▶ Trecho do texto:
§
O ensino da gramática: o programa de Chomsky na escola

 

Ronald Taveira da Cruz (UFSC-CNPq)

 

O título deste trabalho é um tanto quanto curioso. Baseia-se numa expectativa provocadora ao programa gerativo de Chomsky: Como podemos aplicar a teoria gerativa no ensino? Quais as conseqüências do programa chomskiano para o ensino da gramática? A descrença em sua relevância e aplicabilidade no ensino é quase total. 

Em uma de suas visitas ao Brasil, em 1996, Chomsky é finalmente questionado:

 

“Nós, professores, estamos muito angustiados de perceber que, apesar dos avanços na gramática gerativa, o ensino de gramática nas escolas de primeiro e segundo graus continua sendo nos moldes da gramática tradicional. O professor acha que é necessário “ensinar” gramática nas escolas? Caso afirmativo, como abordá-la de forma que se aproxime do modelo gerativo?” (1996: 73-4).

 

Na própria pergunta que se coloca, percebe-se uma confusão de idéias. A indagação em si tenta reunir dois conceitos bastante diferentes: a evolução da gramática gerativa e a evolução do ensino de gramática na escola. A primeira tem a ver com pesquisas desenvolvidas, é de base teórica e fundamentalmente epistêmica. A segunda simplesmente retrata uma determinada sociedade e seus valores, seus objetivos no ensino. Trata-se de uma questão complexa quando comparada a uma teoria, pois é parte da prática docente educacional. Chomsky (1996: 74)  também assim o vê: “Como se deve ensinar depende de todo tipo de questão. Essas questões não têm nada a ver como a língua funciona. Têm a ver com os objetivos do sistema educacional, com problemas sociais e políticos”. Neste trecho, fica claro que o ensino de línguas, especificamente o ensino da gramática envolve vários fatores, como as relações entre Política e Lingüística, Poder e Linguagem, o Social na linguagem, que estão além dos objetivos deste texto.
§
▶ Informações registradas:
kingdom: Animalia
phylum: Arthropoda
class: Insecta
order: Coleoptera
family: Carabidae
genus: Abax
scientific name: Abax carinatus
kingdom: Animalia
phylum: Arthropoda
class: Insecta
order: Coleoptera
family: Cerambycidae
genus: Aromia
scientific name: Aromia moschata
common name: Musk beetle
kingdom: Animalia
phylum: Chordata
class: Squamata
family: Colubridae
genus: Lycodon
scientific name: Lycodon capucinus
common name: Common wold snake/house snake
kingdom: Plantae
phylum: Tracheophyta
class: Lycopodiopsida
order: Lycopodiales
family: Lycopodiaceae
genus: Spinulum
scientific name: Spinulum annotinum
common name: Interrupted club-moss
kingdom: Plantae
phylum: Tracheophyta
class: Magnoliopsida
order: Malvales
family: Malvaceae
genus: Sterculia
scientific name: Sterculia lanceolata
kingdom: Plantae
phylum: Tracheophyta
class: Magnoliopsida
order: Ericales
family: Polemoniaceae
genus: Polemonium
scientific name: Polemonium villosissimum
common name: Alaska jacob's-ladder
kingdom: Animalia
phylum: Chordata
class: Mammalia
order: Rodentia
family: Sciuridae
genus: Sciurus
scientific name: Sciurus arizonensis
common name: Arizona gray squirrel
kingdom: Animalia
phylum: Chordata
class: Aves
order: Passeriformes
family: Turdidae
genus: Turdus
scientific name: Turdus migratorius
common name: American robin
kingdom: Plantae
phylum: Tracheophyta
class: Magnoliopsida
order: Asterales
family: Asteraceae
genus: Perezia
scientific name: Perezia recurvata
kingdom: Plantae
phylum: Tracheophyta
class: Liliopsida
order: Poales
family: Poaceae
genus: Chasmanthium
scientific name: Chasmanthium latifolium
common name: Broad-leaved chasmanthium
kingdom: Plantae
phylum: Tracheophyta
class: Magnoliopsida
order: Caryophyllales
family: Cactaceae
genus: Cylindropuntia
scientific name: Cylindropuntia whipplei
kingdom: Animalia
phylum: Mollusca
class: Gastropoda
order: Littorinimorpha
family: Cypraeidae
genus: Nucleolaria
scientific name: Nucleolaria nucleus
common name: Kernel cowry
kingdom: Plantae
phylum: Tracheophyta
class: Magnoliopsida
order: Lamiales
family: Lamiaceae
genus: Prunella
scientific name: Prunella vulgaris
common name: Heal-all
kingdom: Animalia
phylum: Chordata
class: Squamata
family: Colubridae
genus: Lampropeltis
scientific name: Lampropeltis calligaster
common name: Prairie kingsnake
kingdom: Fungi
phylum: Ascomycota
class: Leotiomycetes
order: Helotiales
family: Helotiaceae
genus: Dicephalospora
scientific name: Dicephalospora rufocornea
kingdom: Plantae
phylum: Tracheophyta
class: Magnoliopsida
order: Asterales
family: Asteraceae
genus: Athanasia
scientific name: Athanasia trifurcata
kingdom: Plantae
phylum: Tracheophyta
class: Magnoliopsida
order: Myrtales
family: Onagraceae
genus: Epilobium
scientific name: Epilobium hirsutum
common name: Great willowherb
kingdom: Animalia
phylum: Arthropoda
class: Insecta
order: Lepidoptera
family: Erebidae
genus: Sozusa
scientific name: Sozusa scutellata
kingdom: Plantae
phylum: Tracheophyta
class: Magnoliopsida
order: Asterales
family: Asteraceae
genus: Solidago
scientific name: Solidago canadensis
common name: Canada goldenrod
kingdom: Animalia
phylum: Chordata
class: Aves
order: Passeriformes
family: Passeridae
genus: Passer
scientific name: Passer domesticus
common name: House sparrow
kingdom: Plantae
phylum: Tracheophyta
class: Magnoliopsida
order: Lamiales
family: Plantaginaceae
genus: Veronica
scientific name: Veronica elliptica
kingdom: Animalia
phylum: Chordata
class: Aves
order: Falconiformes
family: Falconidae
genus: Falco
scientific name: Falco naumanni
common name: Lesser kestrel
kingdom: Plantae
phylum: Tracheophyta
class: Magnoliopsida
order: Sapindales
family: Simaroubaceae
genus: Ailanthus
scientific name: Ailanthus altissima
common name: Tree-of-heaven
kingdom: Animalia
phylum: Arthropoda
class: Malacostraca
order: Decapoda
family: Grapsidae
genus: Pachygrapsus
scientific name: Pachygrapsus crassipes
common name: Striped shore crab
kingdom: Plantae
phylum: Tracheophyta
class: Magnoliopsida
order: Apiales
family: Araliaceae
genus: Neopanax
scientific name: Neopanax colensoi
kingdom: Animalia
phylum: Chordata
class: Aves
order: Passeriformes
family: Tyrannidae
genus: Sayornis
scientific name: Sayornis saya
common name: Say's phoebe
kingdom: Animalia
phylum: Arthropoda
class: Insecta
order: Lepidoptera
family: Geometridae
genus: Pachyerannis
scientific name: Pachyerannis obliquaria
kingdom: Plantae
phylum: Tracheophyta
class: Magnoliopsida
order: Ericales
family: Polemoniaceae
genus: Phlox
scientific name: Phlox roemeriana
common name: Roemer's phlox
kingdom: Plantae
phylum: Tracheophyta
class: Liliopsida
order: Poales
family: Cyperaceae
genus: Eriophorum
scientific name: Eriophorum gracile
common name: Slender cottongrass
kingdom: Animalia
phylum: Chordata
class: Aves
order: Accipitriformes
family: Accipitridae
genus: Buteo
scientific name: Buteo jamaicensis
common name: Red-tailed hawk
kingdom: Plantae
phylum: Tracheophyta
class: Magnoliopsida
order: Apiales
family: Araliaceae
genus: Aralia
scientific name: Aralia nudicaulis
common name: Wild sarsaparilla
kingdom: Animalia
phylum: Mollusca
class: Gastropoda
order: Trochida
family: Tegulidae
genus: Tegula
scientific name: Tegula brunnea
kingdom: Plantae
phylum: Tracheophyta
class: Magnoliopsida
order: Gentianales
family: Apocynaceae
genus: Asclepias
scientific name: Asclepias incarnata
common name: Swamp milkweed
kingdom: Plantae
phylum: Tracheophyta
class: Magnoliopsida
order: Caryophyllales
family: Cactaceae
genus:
§
▶ Objetivos:
#1 No trecho sobre o ensino da gramática, em que ano Chomsky foi questionado durante uma de suas visitas ao Brasil?
#2 Prossiga o trecho sobre o ensino da gramática a partir do ponto em que ele se encerra.
A listagem não é necessária para realizar o que se pede.

▶ Resultados:
#1 Em 1996.

#2
A questão que se coloca para a teoria gerativa sobre sua aplicabilidade no ensino, nada tem a ver com o gerativismo em si. É uma questão de cunho pedagógico, e deve ser respondida juntamente com a lingüística. Está relacionada também à pedagogia, às políticas públicas, sociais e educacionais. Se a proposta é ensinar a gramática tradicional para a exclusão de pessoas, então, o ensino da língua portuguesa a partir da gramática tradicional vem funcionando bem. Por outro lado, se queremos formar críticos, pesquisadores, então, a lingüística tem muito a contribuir. Pesquisas nas universidades brasileiras dentro da própria área da Lingüística têm se preocupado com tais questões. Vertentes da lingüística relacionadas ao ensino e à pratica pedagógica tem como eixo condutor a questão do preconceito lingüístico, do letramento e oralidade, da educação em língua materna e aquisição da língua oral e escrita. Não se pode pensar em educação em língua materna sem que a lingüística e a educação trabalhem juntas.

Chomsky segue sua resposta afirmando que as pessoas têm de estar motivadas para aprender, porque, caso contrário, não há modelo de ensino que resolva os problemas. A motivação no ensino de gramática é um processo de conscientização que parte do que é desinteresse para o interessante; do que é desprezível para o relevante, visando tornar o aluno competente em um aluno habilidoso. É um processo de apropriação do conhecimento.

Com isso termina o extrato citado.